What consumers increasingly seek, she noted, is utility: digital touchpoints that help them plan, shop and manage everyday eating. That tension between inspiration and pragmatism is particularly relevant in the bakery category. A decadent, eye-catching cinnamon roll may generate engagement on social media, but it is the timely reminder, coupon or replenishment nudge that converts attention into sales.

“Consumers are trying to simplify their lives,” Balanko said. “If a brand can remove friction by remembering what I buy, suggesting it at the right moment or helping me discover something aligned with my preferences, that feels valuable.”

Data suggests that value is defined less by novelty and more by consistency. According to Amperity’s research, nearly two-thirds of consumers say their favorite retailers are the ones that remember their preferences and purchase history across in-store, online and in-app interactions. Two-thirds also prefer retailers to recognize them when shopping digitally; only 8% say they do not want brands to remember them at all. The expectation does not stop at checkout. Consumers want personalization wherever they engage.

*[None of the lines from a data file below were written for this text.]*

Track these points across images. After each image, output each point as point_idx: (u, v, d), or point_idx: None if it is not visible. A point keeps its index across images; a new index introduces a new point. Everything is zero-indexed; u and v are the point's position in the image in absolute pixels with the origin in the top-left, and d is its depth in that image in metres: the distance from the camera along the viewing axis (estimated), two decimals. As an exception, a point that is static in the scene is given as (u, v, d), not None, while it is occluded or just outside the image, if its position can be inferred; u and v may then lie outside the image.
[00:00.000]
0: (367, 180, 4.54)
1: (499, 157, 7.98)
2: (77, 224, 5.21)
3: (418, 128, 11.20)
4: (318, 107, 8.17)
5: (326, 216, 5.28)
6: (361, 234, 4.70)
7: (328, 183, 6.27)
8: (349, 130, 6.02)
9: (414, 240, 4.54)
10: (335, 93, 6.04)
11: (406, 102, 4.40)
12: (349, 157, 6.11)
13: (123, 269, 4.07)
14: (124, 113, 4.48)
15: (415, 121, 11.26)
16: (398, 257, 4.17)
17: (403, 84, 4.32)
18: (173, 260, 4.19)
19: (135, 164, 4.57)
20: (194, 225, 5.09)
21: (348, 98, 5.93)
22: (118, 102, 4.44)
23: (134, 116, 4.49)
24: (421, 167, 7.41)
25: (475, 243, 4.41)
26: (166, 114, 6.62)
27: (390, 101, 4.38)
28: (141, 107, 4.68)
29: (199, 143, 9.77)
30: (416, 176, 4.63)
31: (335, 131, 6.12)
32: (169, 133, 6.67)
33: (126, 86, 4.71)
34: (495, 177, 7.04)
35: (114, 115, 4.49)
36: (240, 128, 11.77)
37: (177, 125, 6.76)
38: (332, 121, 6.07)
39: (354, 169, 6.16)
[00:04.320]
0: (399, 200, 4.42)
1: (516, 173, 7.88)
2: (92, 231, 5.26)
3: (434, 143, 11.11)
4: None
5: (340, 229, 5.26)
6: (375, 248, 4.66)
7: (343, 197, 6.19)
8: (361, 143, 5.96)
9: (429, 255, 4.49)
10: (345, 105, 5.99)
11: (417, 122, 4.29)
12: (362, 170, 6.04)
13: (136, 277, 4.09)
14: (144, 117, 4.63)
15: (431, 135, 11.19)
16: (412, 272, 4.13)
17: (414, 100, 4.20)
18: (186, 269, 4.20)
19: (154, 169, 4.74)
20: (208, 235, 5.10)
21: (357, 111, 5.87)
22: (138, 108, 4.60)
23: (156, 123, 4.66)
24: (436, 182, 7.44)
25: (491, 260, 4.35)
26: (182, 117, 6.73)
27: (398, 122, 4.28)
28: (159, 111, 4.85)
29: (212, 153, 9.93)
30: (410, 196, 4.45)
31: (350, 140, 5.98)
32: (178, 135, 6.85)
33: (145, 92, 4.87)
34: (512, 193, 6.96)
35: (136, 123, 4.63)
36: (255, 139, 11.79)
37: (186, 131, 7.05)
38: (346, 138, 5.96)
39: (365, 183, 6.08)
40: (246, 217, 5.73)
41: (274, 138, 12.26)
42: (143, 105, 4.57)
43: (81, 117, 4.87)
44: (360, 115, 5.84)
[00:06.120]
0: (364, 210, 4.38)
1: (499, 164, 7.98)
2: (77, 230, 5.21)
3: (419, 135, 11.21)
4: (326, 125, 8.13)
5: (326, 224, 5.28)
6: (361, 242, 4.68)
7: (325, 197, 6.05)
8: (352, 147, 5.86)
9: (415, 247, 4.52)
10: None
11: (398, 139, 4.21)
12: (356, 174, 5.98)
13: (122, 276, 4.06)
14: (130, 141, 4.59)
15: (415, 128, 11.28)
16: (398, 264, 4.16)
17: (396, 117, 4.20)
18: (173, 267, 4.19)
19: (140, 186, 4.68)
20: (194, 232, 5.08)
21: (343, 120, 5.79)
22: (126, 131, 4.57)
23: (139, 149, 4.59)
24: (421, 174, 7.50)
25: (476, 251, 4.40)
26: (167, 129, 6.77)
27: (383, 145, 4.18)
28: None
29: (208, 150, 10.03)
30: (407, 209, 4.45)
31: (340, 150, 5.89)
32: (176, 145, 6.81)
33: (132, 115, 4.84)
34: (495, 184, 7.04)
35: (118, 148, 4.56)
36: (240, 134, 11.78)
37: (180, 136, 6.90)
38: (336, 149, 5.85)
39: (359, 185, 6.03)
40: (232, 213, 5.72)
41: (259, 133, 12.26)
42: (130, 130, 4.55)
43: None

Delivering that continuous personalization, however, requires more than creative messaging.

“It starts with having a solid data foundation,” said Moe Ismail, senior VP of product management at Epsilon. “If you can’t accurately identify your consumer across devices and channels, you can’t personalize in a meaningful way.”

For many CPG brands — especially those that sell primarily through retail — building that unified view can be challenging. Transactional data, email engagement and website activity often operate in separate systems, limiting visibility into the full customer journey. Without integration, outreach becomes fragmented. A shopper may receive a promotion for a product they just purchased or fail to receive recognition as a high-frequency buyer.

“That’s where personalization breaks down,” Ismail said. “When the experience doesn’t reflect real behavior, it feels disconnected.”